Technology can make it rain. Conditions must be right, and the effort sometimes fails, but it is possible to change the weather. Cloud seeding happens every day.
The success of cloud seeding depends on an understanding of the dynamics of rainfall. It turns out that clouds can be full of moisture without bringing rain. For rain to fall, the formless water vapor in clouds needs nuclei, cores, to collect upon.
Seeding tries to provide nuclei. Each nucleus may be an ice crystal, silver iodide (which is shaped like ice crystals), dry ice, or salt, but without a core of some kind, water vapor won’t form droplets.
Even after each droplet forms, there still must be many droplets to make rain.
Cloud seeding is a complicated endeavor, but in essence, it introduces new cloud condensation nuclei into clouds. There are three basic methods of cloud seeding: static, dynamic, and hygroscopic.
Static Seeding
The static mode of cloud seeding tries to optimize the concentration of ice crystals in clouds. If it’s successful, snow or hail will fall, or melt to rain. The process needs clouds containing supercooled water, which is water that is below freezing temperature but has not frozen because it lack a nucleus to coalesce around.
Static seeding drops silver iodide particles into clouds. This method is believed to work best on clouds that are continental, meaning not formed over water, and preferably orographic, meaning formed by the uplift into cooler regions associated with air flowing over mountains.
Dynamic Seeding
The dynamic mode, on the other hand, seeds puffy cumulus clouds, in an effort to make them grow taller.
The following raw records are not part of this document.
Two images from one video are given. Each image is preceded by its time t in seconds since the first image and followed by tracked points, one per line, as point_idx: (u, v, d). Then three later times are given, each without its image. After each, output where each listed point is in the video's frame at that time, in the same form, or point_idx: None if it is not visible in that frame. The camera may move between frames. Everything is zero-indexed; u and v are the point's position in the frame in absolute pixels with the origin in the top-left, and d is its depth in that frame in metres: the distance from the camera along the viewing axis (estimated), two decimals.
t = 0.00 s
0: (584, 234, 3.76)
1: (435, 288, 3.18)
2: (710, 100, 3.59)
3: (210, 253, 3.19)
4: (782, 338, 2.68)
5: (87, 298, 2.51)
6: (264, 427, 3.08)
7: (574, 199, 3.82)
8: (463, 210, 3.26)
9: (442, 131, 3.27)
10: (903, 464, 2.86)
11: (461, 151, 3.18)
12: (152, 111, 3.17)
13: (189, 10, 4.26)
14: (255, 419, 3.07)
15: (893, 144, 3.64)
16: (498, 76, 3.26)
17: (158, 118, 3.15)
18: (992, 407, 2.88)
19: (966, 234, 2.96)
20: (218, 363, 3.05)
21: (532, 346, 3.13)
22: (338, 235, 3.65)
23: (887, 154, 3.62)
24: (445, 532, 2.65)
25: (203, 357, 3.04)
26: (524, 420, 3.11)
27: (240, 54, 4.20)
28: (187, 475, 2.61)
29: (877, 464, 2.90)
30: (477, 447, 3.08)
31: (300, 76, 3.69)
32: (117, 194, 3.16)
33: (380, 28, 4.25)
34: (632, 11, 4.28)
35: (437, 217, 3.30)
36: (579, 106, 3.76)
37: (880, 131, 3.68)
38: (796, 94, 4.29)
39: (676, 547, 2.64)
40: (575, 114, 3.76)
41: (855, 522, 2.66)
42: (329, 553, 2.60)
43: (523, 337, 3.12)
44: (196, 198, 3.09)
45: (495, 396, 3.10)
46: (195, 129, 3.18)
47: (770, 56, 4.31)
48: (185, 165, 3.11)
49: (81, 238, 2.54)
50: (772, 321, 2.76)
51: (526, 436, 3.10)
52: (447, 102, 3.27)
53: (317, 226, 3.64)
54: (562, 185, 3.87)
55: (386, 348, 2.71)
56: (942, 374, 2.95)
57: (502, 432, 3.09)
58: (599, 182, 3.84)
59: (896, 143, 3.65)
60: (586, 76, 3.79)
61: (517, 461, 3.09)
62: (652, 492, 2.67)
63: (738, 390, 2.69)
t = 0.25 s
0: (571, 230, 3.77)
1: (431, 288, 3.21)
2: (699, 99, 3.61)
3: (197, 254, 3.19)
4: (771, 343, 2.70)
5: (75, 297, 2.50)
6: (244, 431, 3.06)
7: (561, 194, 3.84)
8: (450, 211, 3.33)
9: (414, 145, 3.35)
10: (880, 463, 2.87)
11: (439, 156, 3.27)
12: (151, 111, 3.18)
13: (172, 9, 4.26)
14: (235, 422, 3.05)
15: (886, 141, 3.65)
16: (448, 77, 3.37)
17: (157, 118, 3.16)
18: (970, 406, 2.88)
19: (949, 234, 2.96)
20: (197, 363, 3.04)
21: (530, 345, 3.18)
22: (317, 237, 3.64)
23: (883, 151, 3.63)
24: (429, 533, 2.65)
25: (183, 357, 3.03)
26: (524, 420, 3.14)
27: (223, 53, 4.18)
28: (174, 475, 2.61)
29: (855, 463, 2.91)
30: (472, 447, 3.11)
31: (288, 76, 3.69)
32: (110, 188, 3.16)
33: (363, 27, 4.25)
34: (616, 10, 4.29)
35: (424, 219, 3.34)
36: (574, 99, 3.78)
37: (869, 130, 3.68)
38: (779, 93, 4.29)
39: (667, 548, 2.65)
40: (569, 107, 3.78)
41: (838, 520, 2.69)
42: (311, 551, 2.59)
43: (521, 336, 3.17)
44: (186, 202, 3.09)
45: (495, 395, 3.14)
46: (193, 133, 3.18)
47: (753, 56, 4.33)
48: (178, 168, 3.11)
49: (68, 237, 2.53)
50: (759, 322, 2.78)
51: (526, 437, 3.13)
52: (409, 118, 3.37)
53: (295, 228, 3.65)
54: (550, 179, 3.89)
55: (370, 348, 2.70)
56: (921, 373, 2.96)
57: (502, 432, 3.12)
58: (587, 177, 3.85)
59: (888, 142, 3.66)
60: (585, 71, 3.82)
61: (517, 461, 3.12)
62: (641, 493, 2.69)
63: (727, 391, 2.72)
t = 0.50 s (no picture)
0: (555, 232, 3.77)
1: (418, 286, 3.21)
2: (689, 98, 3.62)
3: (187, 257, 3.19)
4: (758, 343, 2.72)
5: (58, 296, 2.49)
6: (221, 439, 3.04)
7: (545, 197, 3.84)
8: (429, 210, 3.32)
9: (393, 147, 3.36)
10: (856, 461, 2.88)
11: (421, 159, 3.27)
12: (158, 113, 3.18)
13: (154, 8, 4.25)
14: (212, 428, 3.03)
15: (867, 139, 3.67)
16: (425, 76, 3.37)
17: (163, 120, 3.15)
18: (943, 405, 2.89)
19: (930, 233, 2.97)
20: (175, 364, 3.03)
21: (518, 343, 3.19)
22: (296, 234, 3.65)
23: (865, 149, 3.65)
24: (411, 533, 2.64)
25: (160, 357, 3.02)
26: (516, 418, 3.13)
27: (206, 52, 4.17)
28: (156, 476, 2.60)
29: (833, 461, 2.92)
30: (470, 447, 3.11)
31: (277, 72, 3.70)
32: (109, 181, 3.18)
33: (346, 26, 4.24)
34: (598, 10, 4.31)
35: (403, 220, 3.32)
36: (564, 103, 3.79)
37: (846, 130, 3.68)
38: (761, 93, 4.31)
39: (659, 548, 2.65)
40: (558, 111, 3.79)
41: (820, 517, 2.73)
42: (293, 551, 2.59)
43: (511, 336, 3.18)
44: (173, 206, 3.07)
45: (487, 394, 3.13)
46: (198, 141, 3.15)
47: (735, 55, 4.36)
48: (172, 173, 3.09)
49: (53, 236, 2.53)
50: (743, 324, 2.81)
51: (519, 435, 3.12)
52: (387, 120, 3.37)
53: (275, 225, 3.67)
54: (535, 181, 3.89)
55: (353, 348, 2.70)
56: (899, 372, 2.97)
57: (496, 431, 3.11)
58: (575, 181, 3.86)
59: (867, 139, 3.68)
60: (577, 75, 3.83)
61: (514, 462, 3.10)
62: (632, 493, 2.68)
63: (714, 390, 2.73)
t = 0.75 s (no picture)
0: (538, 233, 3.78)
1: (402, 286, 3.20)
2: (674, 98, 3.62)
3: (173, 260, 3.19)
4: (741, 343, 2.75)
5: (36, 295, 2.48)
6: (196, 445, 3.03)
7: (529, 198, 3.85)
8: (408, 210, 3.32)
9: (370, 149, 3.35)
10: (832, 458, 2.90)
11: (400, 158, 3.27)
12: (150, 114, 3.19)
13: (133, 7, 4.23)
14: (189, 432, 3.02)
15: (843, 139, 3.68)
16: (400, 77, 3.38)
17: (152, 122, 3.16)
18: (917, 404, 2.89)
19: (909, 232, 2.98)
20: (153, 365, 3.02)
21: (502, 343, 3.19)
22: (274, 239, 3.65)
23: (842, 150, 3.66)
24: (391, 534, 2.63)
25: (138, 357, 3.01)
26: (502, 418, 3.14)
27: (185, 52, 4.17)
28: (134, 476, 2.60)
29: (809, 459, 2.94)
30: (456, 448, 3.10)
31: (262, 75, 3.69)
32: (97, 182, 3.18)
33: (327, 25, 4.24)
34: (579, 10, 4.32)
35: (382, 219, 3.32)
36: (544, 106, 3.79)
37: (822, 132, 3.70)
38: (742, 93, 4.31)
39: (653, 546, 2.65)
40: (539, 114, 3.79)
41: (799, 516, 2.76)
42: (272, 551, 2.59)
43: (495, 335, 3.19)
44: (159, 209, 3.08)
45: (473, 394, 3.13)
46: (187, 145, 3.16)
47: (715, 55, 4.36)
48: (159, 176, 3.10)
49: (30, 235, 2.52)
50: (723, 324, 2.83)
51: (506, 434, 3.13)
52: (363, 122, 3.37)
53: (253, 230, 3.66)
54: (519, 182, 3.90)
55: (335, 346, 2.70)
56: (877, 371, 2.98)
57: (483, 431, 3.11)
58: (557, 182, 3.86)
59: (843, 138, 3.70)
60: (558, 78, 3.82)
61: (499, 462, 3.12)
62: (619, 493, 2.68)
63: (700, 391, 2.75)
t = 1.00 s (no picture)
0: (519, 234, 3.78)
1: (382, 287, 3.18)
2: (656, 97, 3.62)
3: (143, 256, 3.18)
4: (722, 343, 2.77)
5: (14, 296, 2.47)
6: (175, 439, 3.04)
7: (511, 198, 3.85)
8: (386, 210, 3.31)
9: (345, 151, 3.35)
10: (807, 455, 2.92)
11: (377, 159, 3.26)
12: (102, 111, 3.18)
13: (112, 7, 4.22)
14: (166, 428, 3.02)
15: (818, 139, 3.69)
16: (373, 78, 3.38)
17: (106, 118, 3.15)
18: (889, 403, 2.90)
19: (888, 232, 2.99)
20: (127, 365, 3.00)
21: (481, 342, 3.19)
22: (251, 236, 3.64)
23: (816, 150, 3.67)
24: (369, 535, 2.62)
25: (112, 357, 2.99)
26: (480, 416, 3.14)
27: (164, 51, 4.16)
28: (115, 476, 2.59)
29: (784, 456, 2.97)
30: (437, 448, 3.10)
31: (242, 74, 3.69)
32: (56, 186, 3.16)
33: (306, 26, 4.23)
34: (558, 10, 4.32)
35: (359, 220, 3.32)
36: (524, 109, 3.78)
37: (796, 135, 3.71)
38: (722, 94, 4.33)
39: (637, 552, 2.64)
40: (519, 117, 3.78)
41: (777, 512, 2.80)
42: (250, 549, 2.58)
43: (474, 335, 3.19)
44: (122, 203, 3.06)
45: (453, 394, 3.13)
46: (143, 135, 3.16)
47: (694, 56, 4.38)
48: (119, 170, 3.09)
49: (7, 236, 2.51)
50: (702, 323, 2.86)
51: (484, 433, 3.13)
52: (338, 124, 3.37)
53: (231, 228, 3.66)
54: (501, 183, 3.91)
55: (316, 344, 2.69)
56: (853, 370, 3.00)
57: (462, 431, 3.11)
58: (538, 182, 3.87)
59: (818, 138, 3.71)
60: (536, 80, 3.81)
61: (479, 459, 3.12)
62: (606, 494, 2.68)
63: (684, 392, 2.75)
It tries to enhance the vertical air currents within the clouds in order to make the clouds process more rainwater.
Hydroscopic Seeding
This method uses salt particles to seed clouds. They are introduced into the base of likely clouds. These then attract water by vapor deposition and increase in size, to the point that they can serve as nuclei for droplet formation. This imitates a process found above some industrial smokestacks, where soot serves as nuclei.
Nuclei are added to clouds by various means, including lighted silver iodide flares carried by aircraft to the inflow areas of clouds, and seeding materials launched into clouds by artillery.
Cloud seeding has been used to try to prevent precipitation too. Airports use it to dissipate fog. Before the Beijing Olympics, Chinese authorities used cloud seeding to ensure clear skies for the events. Experiments were done in the fifties and sixties to see if it was possible to downsize hurricanes by making them rain away their enormous energies. Apparently, the attempts were unsuccessful.
It is often hard to tell if cloud seeding worked, or if rain would have fallen anyway. That is one of the controversies about making rain. Its opponents say the technology lacks validity, because no one can tell how well it worked or if it had any affect at all.
Another objection to cloud seeding is that the systems it deals with are so complex and unknowable. It is impossible to predict the long-range results of changing the weather. Others believe that effective cloud seeding is a kind of theft, stealing water from those downwind.
Still, crops need rain, and rain-making can be seen as a kind of irrigation. Since cloud seeding is done, it plainly must be a cooperative venture, done with respect for all human laws as well as the laws of nature.